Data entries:
────────────────────

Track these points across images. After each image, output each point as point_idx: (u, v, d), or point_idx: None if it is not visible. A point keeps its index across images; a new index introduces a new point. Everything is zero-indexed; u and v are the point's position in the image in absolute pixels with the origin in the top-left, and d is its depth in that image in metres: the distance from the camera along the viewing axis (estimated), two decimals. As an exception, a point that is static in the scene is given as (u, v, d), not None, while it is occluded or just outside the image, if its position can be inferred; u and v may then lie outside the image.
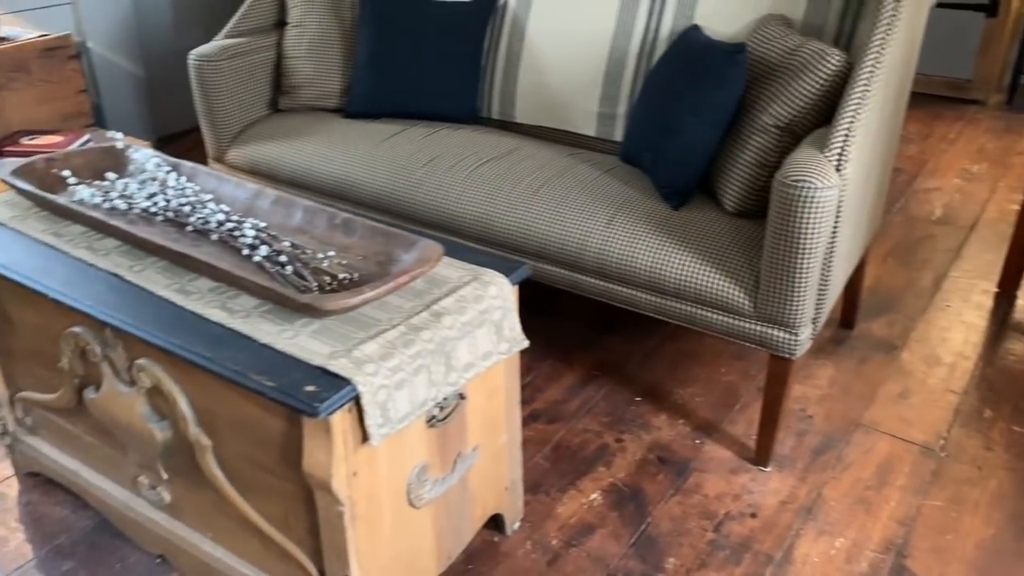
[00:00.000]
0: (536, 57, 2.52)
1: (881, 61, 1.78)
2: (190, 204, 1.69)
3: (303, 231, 1.65)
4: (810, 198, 1.67)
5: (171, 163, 1.85)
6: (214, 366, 1.30)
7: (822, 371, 2.31)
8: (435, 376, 1.38)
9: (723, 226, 1.96)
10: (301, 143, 2.48)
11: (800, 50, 1.93)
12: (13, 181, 1.72)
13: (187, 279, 1.52)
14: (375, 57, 2.57)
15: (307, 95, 2.65)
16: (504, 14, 2.57)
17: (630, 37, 2.36)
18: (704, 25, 2.24)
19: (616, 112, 2.41)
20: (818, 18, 2.12)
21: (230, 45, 2.56)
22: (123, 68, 3.47)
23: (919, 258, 2.85)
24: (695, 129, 2.01)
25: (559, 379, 2.28)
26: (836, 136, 1.74)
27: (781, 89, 1.91)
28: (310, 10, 2.63)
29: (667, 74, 2.16)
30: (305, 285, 1.46)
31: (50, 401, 1.75)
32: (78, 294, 1.49)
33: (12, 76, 2.66)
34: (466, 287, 1.50)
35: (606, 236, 1.99)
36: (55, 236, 1.67)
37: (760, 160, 1.93)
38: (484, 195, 2.16)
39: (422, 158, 2.33)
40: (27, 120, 2.72)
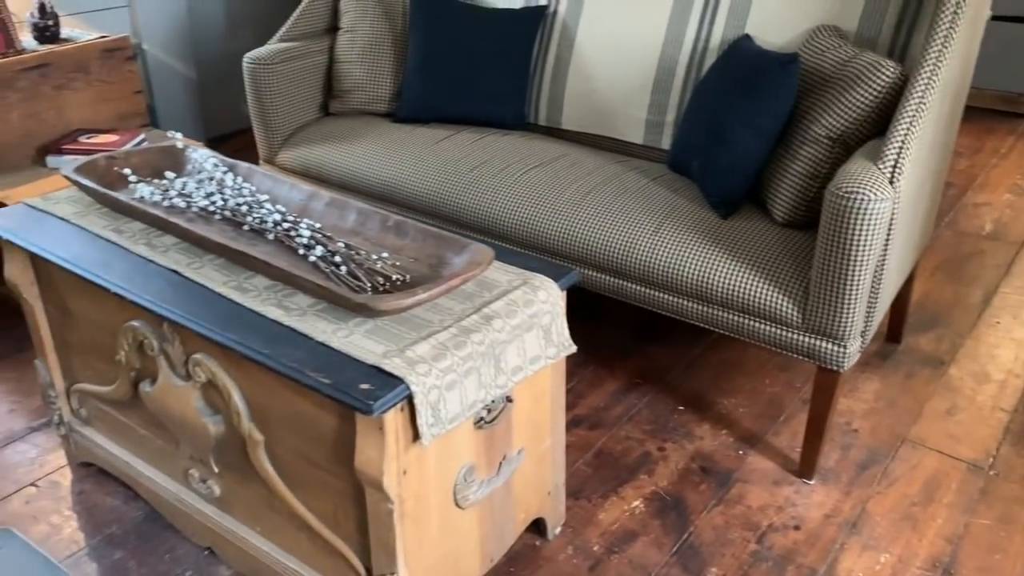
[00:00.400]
0: (584, 64, 2.53)
1: (937, 74, 1.77)
2: (247, 204, 1.72)
3: (356, 232, 1.68)
4: (863, 210, 1.66)
5: (228, 163, 1.89)
6: (271, 362, 1.33)
7: (868, 385, 2.28)
8: (484, 378, 1.40)
9: (772, 236, 1.95)
10: (351, 146, 2.51)
11: (854, 61, 1.91)
12: (76, 178, 1.77)
13: (244, 277, 1.55)
14: (425, 62, 2.60)
15: (357, 99, 2.69)
16: (553, 21, 2.59)
17: (680, 45, 2.36)
18: (755, 35, 2.24)
19: (664, 120, 2.41)
20: (872, 29, 2.11)
21: (284, 49, 2.61)
22: (176, 70, 3.55)
23: (968, 273, 2.81)
24: (746, 139, 2.00)
25: (601, 385, 2.28)
26: (890, 148, 1.72)
27: (834, 100, 1.90)
28: (362, 16, 2.67)
29: (718, 83, 2.16)
30: (359, 285, 1.48)
31: (106, 393, 1.79)
32: (138, 289, 1.53)
33: (72, 76, 2.73)
34: (516, 291, 1.51)
35: (653, 244, 1.99)
36: (116, 232, 1.71)
37: (811, 171, 1.93)
38: (531, 201, 2.18)
39: (470, 163, 2.35)
40: (85, 119, 2.79)
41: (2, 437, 2.11)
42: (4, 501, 1.92)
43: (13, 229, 1.74)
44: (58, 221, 1.77)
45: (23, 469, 2.01)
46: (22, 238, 1.71)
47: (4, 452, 2.06)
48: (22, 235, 1.72)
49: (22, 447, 2.07)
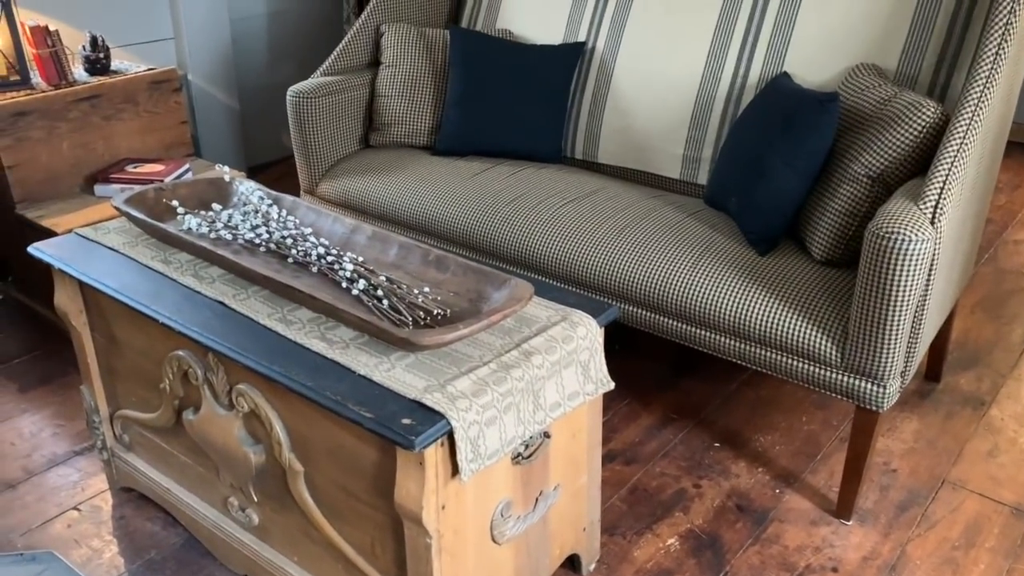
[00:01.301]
0: (622, 99, 2.56)
1: (980, 115, 1.77)
2: (291, 237, 1.76)
3: (398, 266, 1.71)
4: (904, 250, 1.65)
5: (273, 196, 1.93)
6: (314, 395, 1.35)
7: (907, 424, 2.26)
8: (523, 414, 1.41)
9: (811, 274, 1.95)
10: (391, 178, 2.55)
11: (894, 101, 1.92)
12: (126, 209, 1.82)
13: (288, 309, 1.58)
14: (464, 97, 2.64)
15: (397, 132, 2.73)
16: (591, 57, 2.62)
17: (719, 82, 2.38)
18: (794, 72, 2.25)
19: (701, 156, 2.43)
20: (912, 68, 2.11)
21: (326, 83, 2.66)
22: (220, 100, 3.63)
23: (1008, 312, 2.78)
24: (784, 176, 2.01)
25: (637, 420, 2.28)
26: (931, 189, 1.72)
27: (873, 139, 1.90)
28: (403, 51, 2.72)
29: (756, 120, 2.17)
30: (401, 319, 1.50)
31: (149, 420, 1.83)
32: (185, 320, 1.56)
33: (121, 107, 2.80)
34: (555, 327, 1.53)
35: (690, 280, 2.00)
36: (163, 263, 1.75)
37: (850, 209, 1.92)
38: (567, 235, 2.19)
39: (507, 196, 2.37)
40: (132, 148, 2.86)
41: (45, 460, 2.15)
42: (47, 524, 1.95)
43: (65, 259, 1.79)
44: (108, 251, 1.81)
45: (65, 492, 2.05)
46: (73, 267, 1.75)
47: (47, 475, 2.10)
48: (73, 264, 1.76)
49: (65, 471, 2.11)
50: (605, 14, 2.59)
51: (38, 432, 2.25)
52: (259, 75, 3.87)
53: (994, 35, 1.79)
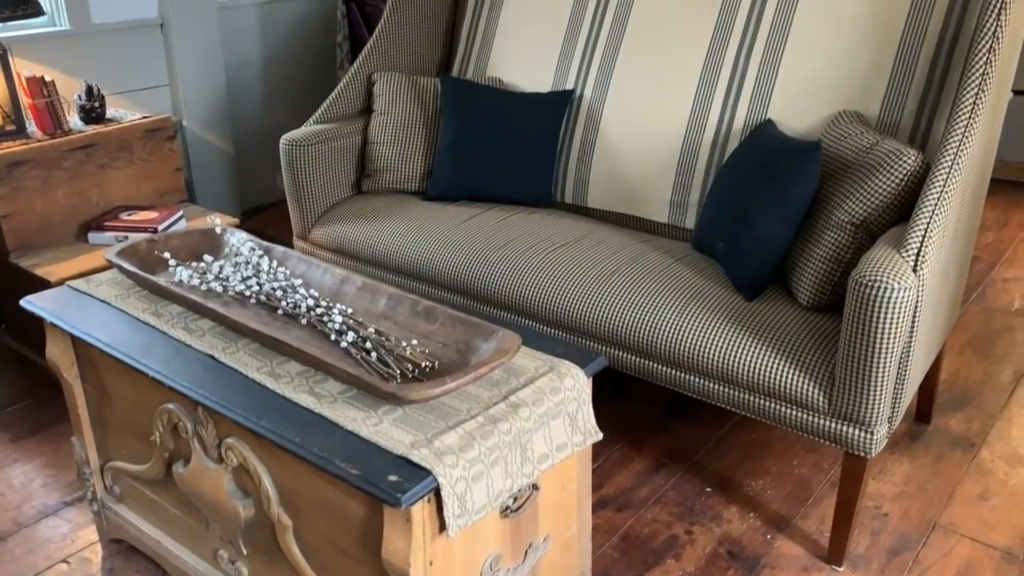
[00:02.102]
0: (610, 145, 2.59)
1: (959, 163, 1.80)
2: (282, 288, 1.77)
3: (387, 317, 1.72)
4: (887, 299, 1.67)
5: (264, 247, 1.95)
6: (302, 451, 1.35)
7: (897, 467, 2.26)
8: (511, 467, 1.42)
9: (797, 320, 1.97)
10: (382, 224, 2.57)
11: (875, 149, 1.95)
12: (118, 262, 1.84)
13: (277, 362, 1.59)
14: (455, 143, 2.67)
15: (389, 178, 2.77)
16: (579, 104, 2.66)
17: (704, 128, 2.41)
18: (778, 119, 2.29)
19: (688, 200, 2.45)
20: (893, 115, 2.15)
21: (319, 131, 2.70)
22: (214, 145, 3.66)
23: (998, 351, 2.79)
24: (770, 222, 2.03)
25: (628, 465, 2.28)
26: (913, 237, 1.74)
27: (856, 187, 1.93)
28: (395, 99, 2.76)
29: (742, 167, 2.20)
30: (389, 372, 1.51)
31: (139, 472, 1.83)
32: (175, 374, 1.57)
33: (116, 155, 2.83)
34: (543, 378, 1.54)
35: (678, 325, 2.01)
36: (155, 315, 1.76)
37: (835, 256, 1.95)
38: (557, 280, 2.21)
39: (498, 241, 2.39)
40: (126, 196, 2.88)
41: (36, 512, 2.14)
42: (36, 577, 1.95)
43: (57, 312, 1.80)
44: (99, 304, 1.83)
45: (55, 545, 2.04)
46: (65, 321, 1.76)
47: (37, 527, 2.09)
48: (65, 318, 1.77)
49: (55, 522, 2.11)
50: (592, 63, 2.63)
51: (28, 483, 2.24)
52: (254, 119, 3.92)
53: (971, 85, 1.83)
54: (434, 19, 2.96)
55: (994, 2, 1.84)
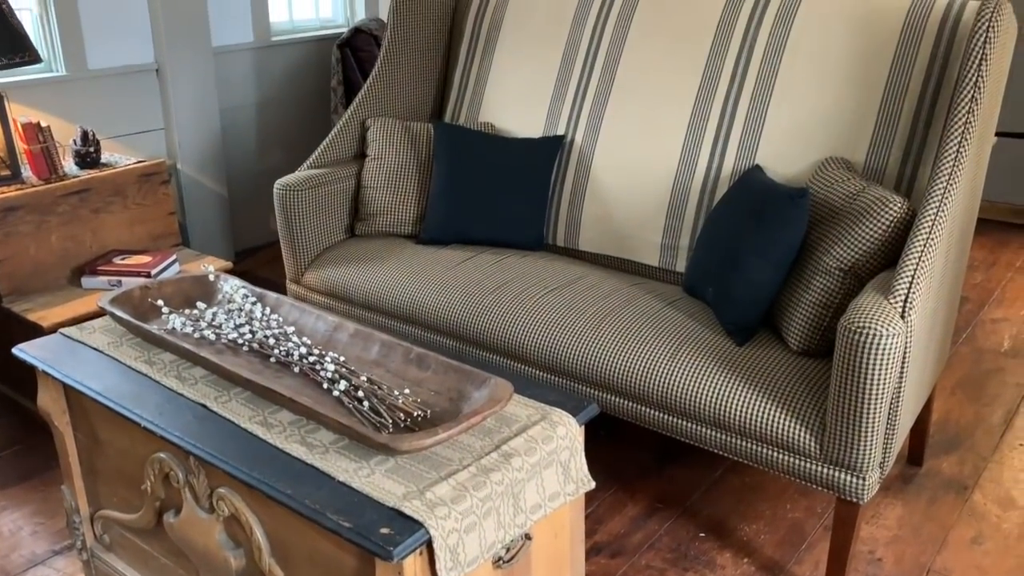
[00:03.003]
0: (601, 189, 2.62)
1: (944, 210, 1.82)
2: (274, 336, 1.78)
3: (379, 364, 1.73)
4: (876, 345, 1.69)
5: (256, 294, 1.95)
6: (294, 503, 1.35)
7: (891, 511, 2.26)
8: (504, 518, 1.41)
9: (788, 365, 1.98)
10: (375, 268, 2.59)
11: (862, 195, 1.98)
12: (111, 309, 1.84)
13: (269, 411, 1.59)
14: (448, 187, 2.70)
15: (382, 222, 2.79)
16: (571, 149, 2.69)
17: (693, 173, 2.44)
18: (766, 165, 2.32)
19: (679, 244, 2.48)
20: (879, 161, 2.18)
21: (313, 175, 2.72)
22: (208, 188, 3.69)
23: (988, 392, 2.81)
24: (759, 268, 2.05)
25: (622, 510, 2.27)
26: (900, 283, 1.76)
27: (843, 233, 1.95)
28: (388, 144, 2.79)
29: (730, 212, 2.23)
30: (381, 422, 1.52)
31: (130, 521, 1.82)
32: (167, 423, 1.57)
33: (110, 200, 2.85)
34: (535, 427, 1.54)
35: (670, 370, 2.02)
36: (147, 364, 1.77)
37: (824, 301, 1.97)
38: (549, 324, 2.22)
39: (490, 285, 2.41)
40: (120, 240, 2.89)
41: (24, 560, 2.12)
42: (23, 628, 1.92)
43: (49, 360, 1.80)
44: (92, 351, 1.83)
45: (43, 594, 2.02)
46: (57, 370, 1.76)
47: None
48: (57, 366, 1.77)
49: (44, 571, 2.09)
50: (583, 109, 2.67)
51: (17, 531, 2.22)
52: (247, 161, 3.95)
53: (954, 135, 1.87)
54: (427, 66, 3.00)
55: (974, 54, 1.88)
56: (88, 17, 3.20)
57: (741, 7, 2.41)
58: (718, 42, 2.43)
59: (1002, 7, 1.91)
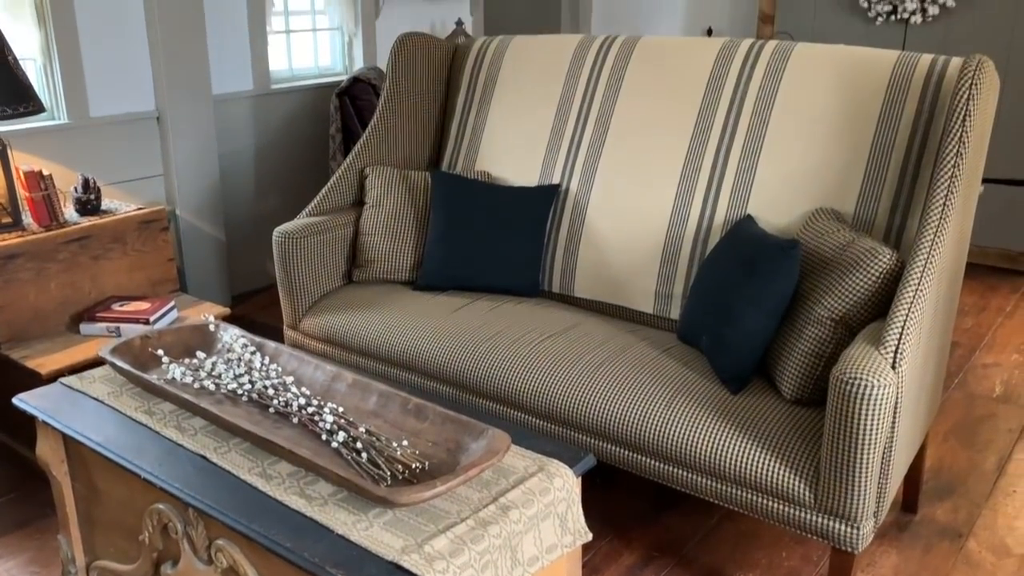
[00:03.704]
0: (595, 237, 2.66)
1: (932, 262, 1.86)
2: (273, 386, 1.80)
3: (377, 415, 1.74)
4: (868, 396, 1.72)
5: (256, 343, 1.98)
6: (293, 556, 1.36)
7: (886, 559, 2.26)
8: (501, 571, 1.42)
9: (782, 413, 2.00)
10: (373, 314, 2.61)
11: (852, 247, 2.02)
12: (112, 360, 1.86)
13: (269, 462, 1.60)
14: (445, 235, 2.74)
15: (380, 269, 2.82)
16: (566, 197, 2.74)
17: (686, 222, 2.49)
18: (757, 215, 2.36)
19: (673, 292, 2.51)
20: (868, 212, 2.23)
21: (312, 223, 2.75)
22: (206, 233, 3.72)
23: (981, 438, 2.83)
24: (752, 317, 2.08)
25: (618, 559, 2.28)
26: (891, 334, 1.79)
27: (834, 284, 1.99)
28: (386, 192, 2.83)
29: (723, 262, 2.26)
30: (379, 474, 1.53)
31: (127, 572, 1.82)
32: (166, 474, 1.58)
33: (110, 247, 2.88)
34: (532, 478, 1.56)
35: (665, 419, 2.04)
36: (147, 414, 1.78)
37: (816, 351, 1.99)
38: (545, 372, 2.24)
39: (486, 332, 2.43)
40: (119, 286, 2.92)
41: (18, 611, 2.11)
42: None
43: (49, 410, 1.81)
44: (92, 401, 1.84)
45: (37, 646, 2.00)
46: (57, 420, 1.78)
47: (19, 627, 2.06)
48: (57, 417, 1.79)
49: (37, 622, 2.08)
50: (577, 158, 2.72)
51: (11, 580, 2.21)
52: (245, 206, 3.99)
53: (940, 189, 1.91)
54: (425, 116, 3.06)
55: (959, 110, 1.93)
56: (91, 66, 3.25)
57: (731, 64, 2.48)
58: (708, 96, 2.49)
59: (984, 65, 1.97)
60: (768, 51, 2.45)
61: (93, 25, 3.23)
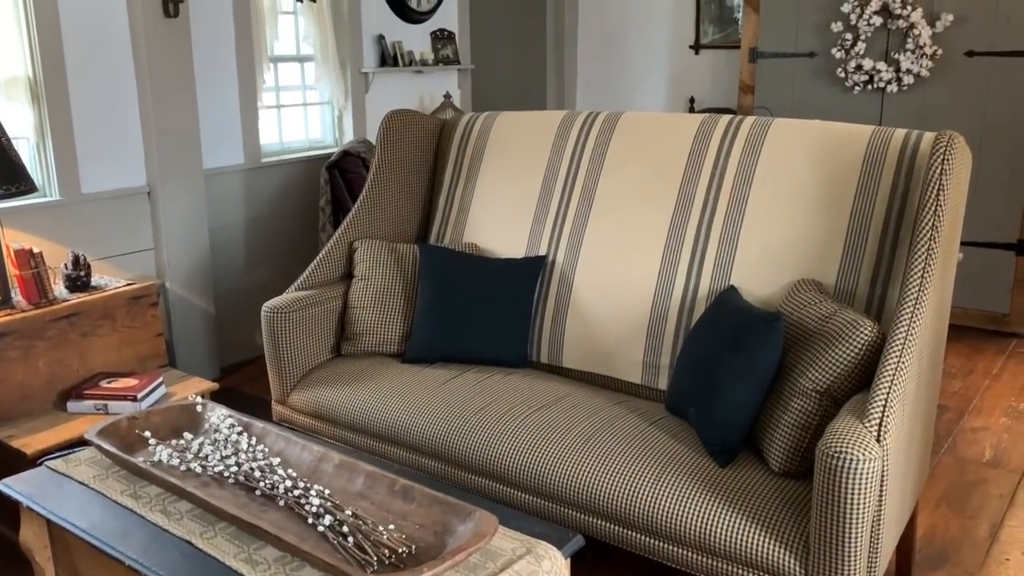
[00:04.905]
0: (582, 308, 2.68)
1: (912, 333, 1.89)
2: (260, 468, 1.79)
3: (364, 496, 1.74)
4: (853, 470, 1.72)
5: (243, 423, 1.98)
6: (278, 648, 1.35)
7: (881, 632, 2.24)
8: (489, 657, 1.41)
9: (770, 487, 2.00)
10: (361, 388, 2.61)
11: (833, 318, 2.04)
12: (99, 442, 1.86)
13: (255, 547, 1.59)
14: (433, 307, 2.76)
15: (369, 342, 2.83)
16: (552, 269, 2.77)
17: (671, 293, 2.51)
18: (740, 286, 2.39)
19: (660, 362, 2.53)
20: (850, 283, 2.26)
21: (300, 297, 2.77)
22: (196, 305, 3.73)
23: (973, 504, 2.82)
24: (738, 389, 2.10)
25: (609, 636, 2.24)
26: (874, 408, 1.81)
27: (817, 356, 2.01)
28: (375, 265, 2.86)
29: (708, 334, 2.29)
30: (366, 559, 1.52)
31: (109, 661, 1.78)
32: (152, 562, 1.57)
33: (99, 323, 2.89)
34: (520, 561, 1.55)
35: (654, 494, 2.04)
36: (133, 497, 1.77)
37: (802, 423, 2.00)
38: (534, 446, 2.24)
39: (475, 406, 2.43)
40: (108, 363, 2.91)
41: None
42: None
43: (34, 495, 1.80)
44: (77, 485, 1.83)
45: None
46: (42, 505, 1.77)
47: None
48: (42, 502, 1.78)
49: None
50: (563, 231, 2.76)
51: (-9, 669, 2.16)
52: (235, 277, 4.01)
53: (918, 262, 1.95)
54: (413, 189, 3.11)
55: (932, 185, 1.98)
56: (83, 144, 3.30)
57: (710, 139, 2.54)
58: (690, 171, 2.54)
59: (954, 140, 2.03)
60: (746, 127, 2.51)
61: (86, 103, 3.30)
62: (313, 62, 4.26)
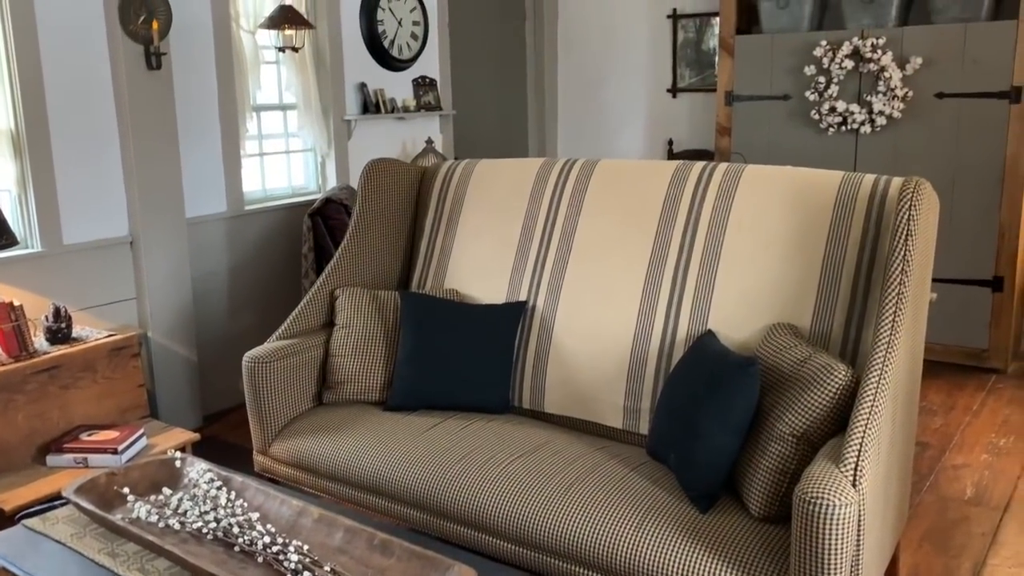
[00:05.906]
0: (563, 353, 2.70)
1: (885, 377, 1.91)
2: (239, 524, 1.79)
3: (343, 551, 1.74)
4: (830, 515, 1.73)
5: (222, 478, 1.97)
6: None
7: (866, 676, 2.23)
8: None
9: (750, 532, 2.01)
10: (342, 438, 2.61)
11: (808, 363, 2.07)
12: (76, 500, 1.85)
13: (232, 606, 1.58)
14: (414, 354, 2.77)
15: (350, 390, 2.83)
16: (532, 314, 2.79)
17: (650, 338, 2.54)
18: (717, 330, 2.42)
19: (641, 407, 2.54)
20: (824, 326, 2.29)
21: (281, 347, 2.78)
22: (178, 354, 3.72)
23: (955, 543, 2.83)
24: (717, 434, 2.11)
25: None
26: (849, 452, 1.83)
27: (793, 400, 2.03)
28: (356, 313, 2.87)
29: (687, 379, 2.31)
30: (344, 616, 1.52)
31: None
32: (128, 623, 1.56)
33: (80, 376, 2.88)
34: (499, 614, 1.55)
35: (636, 541, 2.04)
36: (110, 556, 1.76)
37: (780, 467, 2.02)
38: (516, 494, 2.24)
39: (456, 454, 2.43)
40: (88, 415, 2.90)
41: None
42: None
43: (11, 556, 1.79)
44: (55, 545, 1.82)
45: None
46: (17, 566, 1.75)
47: None
48: (18, 562, 1.76)
49: None
50: (543, 277, 2.79)
51: None
52: (218, 325, 4.01)
53: (889, 306, 1.98)
54: (394, 236, 3.13)
55: (900, 230, 2.02)
56: (65, 195, 3.32)
57: (684, 185, 2.58)
58: (665, 217, 2.58)
59: (920, 187, 2.08)
60: (719, 173, 2.56)
61: (69, 155, 3.32)
62: (296, 110, 4.31)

────────────────────

Required work
Repeat only the stretch of data above that runs from the line with "17: (630, 37, 2.36)" to the line with "48: (22, 235, 1.72)". Keep both end lines; exclude pictures.

Exercise answer
17: (630, 37, 2.36)
18: (704, 25, 2.24)
19: (616, 112, 2.41)
20: (818, 18, 2.12)
21: (230, 45, 2.56)
22: (123, 68, 3.47)
23: (919, 258, 2.85)
24: (695, 129, 2.01)
25: (559, 379, 2.28)
26: (836, 136, 1.74)
27: (781, 89, 1.91)
28: (310, 10, 2.63)
29: (667, 74, 2.16)
30: (305, 285, 1.46)
31: (50, 401, 1.75)
32: (78, 294, 1.49)
33: (12, 76, 2.66)
34: (466, 287, 1.50)
35: (606, 236, 1.99)
36: (55, 236, 1.67)
37: (760, 160, 1.93)
38: (484, 195, 2.16)
39: (422, 158, 2.33)
40: (27, 120, 2.72)
[00:00.400]
0: (584, 64, 2.53)
1: (937, 74, 1.77)
2: (247, 204, 1.72)
3: (356, 232, 1.68)
4: (863, 210, 1.66)
5: (228, 163, 1.89)
6: (271, 362, 1.33)
7: (868, 385, 2.28)
8: (484, 378, 1.40)
9: (772, 236, 1.95)
10: (351, 146, 2.51)
11: (854, 61, 1.91)
12: (76, 178, 1.77)
13: (244, 277, 1.55)
14: (425, 62, 2.60)
15: (357, 99, 2.69)
16: (553, 21, 2.59)
17: (680, 45, 2.36)
18: (755, 35, 2.24)
19: (664, 120, 2.41)
20: (872, 29, 2.11)
21: (284, 49, 2.61)
22: (176, 70, 3.55)
23: (968, 273, 2.81)
24: (746, 139, 2.00)
25: (601, 385, 2.28)
26: (890, 148, 1.72)
27: (834, 100, 1.90)
28: (362, 16, 2.67)
29: (718, 83, 2.16)
30: (359, 285, 1.48)
31: (106, 393, 1.79)
32: (138, 289, 1.53)
33: (72, 76, 2.73)
34: (516, 291, 1.51)
35: (653, 244, 1.99)
36: (116, 232, 1.71)
37: (811, 171, 1.93)
38: (531, 201, 2.18)
39: (470, 163, 2.35)
40: (85, 119, 2.79)
41: (2, 437, 2.11)
42: (4, 501, 1.92)
43: (13, 229, 1.74)
44: (58, 221, 1.77)
45: (23, 469, 2.01)
46: (22, 238, 1.71)
47: (4, 452, 2.06)
48: (22, 235, 1.72)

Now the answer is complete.